Europa parte, además, de una situación muy diferente a la de Estados Unidos o Japón. Solo alrededor del 20% de los hogares europeos dispone de aire acondicionado, según la Agencia Internacional de la Energía. Esto deja un enorme margen de crecimiento cuando las temperaturas extremas convierten un producto considerado prescindible en una necesidad inmediata.

Midea agotó algunos de sus modelos portátiles en determinados mercados, mientras las ventas de equipos de refrigeración aumentaron con fuerza en Alemania, España, Francia y Reino Unido. La compañía informó de crecimientos superiores al 70% en varios de esos países.

Los trenes ya viajan cargados de aparatos

Las cifras de distintas terminales chinas muestran la magnitud del movimiento. En junio, los trenes que salen de Wuhan transportaron un 88,24% más de aires acondicionados y componentes que durante el mismo mes del año anterior. Sus principales destinos incluyen Polonia, Alemania e Italia.

Desde la región de Guangdong-Hong Kong-Macao se enviaron más de 100.000 unidades completas entre abril y junio, además de componentes valorados en unos 52 millones de dólares.

Otro convoy salió de Zhengzhou hacia Duisburgo, Alemania, con 55 contenedores equivalentes, 17 de ellos cargados con más de 4.000 aparatos.

Estos envíos forman parte de China-Europe Railway Express, una red de rutas que conecta centros industriales chinos con decenas de ciudades europeas. No sustituye al transporte marítimo, que continúa siendo más eficiente para mover grandes volúmenes, pero ocupa un espacio intermedio entre el barco lento y el avión costoso.

China gana antes de que el verano termine

La oportunidad va más allá de vender algunos aparatos durante una temporada excepcional. Las exportaciones chinas de aires acondicionados hacia la Unión Europea alcanzaron los 3.760 millones de dólares durante el primer semestre de 2026, un 43,2% más que un año antes.
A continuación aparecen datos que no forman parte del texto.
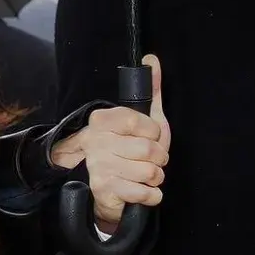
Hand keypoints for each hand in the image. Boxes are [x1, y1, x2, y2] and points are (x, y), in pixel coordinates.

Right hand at [50, 55, 168, 231]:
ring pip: (148, 172)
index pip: (137, 121)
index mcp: (102, 121)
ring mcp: (99, 166)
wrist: (109, 191)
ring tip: (146, 175)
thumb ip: (150, 90)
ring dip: (155, 177)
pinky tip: (143, 190)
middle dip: (158, 158)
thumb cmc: (129, 152)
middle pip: (147, 149)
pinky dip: (151, 195)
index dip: (153, 132)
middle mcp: (96, 142)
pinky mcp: (105, 190)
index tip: (150, 136)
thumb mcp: (144, 120)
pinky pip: (143, 193)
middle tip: (151, 160)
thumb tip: (151, 59)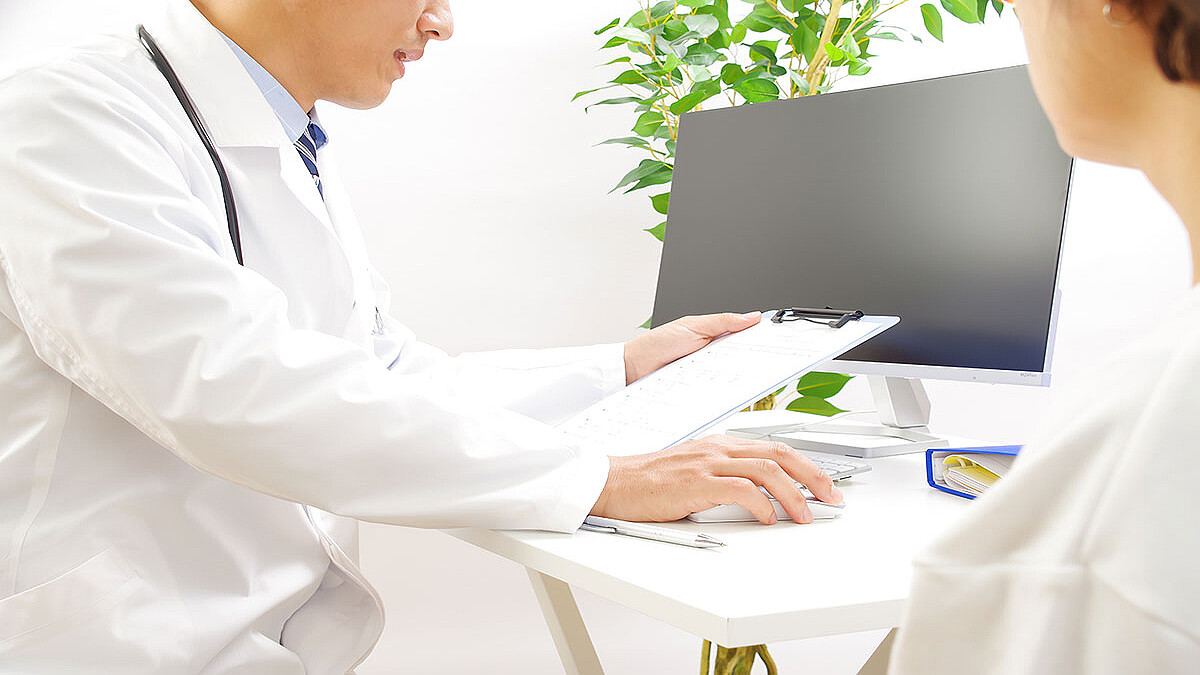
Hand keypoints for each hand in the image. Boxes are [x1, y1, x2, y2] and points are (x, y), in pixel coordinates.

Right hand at [590, 435, 843, 524]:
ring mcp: (708, 462)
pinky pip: (741, 489)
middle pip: (779, 454)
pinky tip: (768, 519)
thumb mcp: (695, 472)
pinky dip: (762, 504)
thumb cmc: (651, 483)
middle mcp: (719, 448)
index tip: (824, 487)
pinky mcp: (696, 481)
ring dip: (794, 495)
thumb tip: (762, 499)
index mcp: (721, 444)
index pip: (774, 448)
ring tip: (805, 515)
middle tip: (831, 498)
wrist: (614, 482)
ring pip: (767, 470)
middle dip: (813, 476)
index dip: (806, 466)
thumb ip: (726, 478)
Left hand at [623, 311, 760, 384]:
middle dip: (756, 360)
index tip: (780, 339)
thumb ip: (722, 321)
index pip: (744, 337)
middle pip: (742, 359)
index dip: (761, 339)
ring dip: (740, 377)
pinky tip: (730, 389)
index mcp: (713, 337)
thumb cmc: (657, 344)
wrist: (633, 369)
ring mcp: (706, 375)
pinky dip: (723, 392)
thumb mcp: (693, 326)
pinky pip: (716, 392)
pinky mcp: (700, 392)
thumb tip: (752, 316)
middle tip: (771, 360)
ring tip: (753, 374)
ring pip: (731, 378)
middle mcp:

Europa necesita adaptarse a veranos cada vez más calurosos, pero su parque inmobiliario antiguo, las restricciones de instalación y el bajo nivel de climatización dificultan una respuesta rápida. Las compañías chinas encontraron una ventaja en los equipos portátiles o fáciles de instalar, diseñados para viviendas donde colocar un sistema tradicional resulta caro o complejo.

La ola de calor está cambiando así dos hábitos al mismo tiempo: el de los europeos, que empiezan a considerar el aire acondicionado una necesidad, y el de los fabricantes chinos, que descubrieron que el tren puede llevar el frío más rápido que el verano.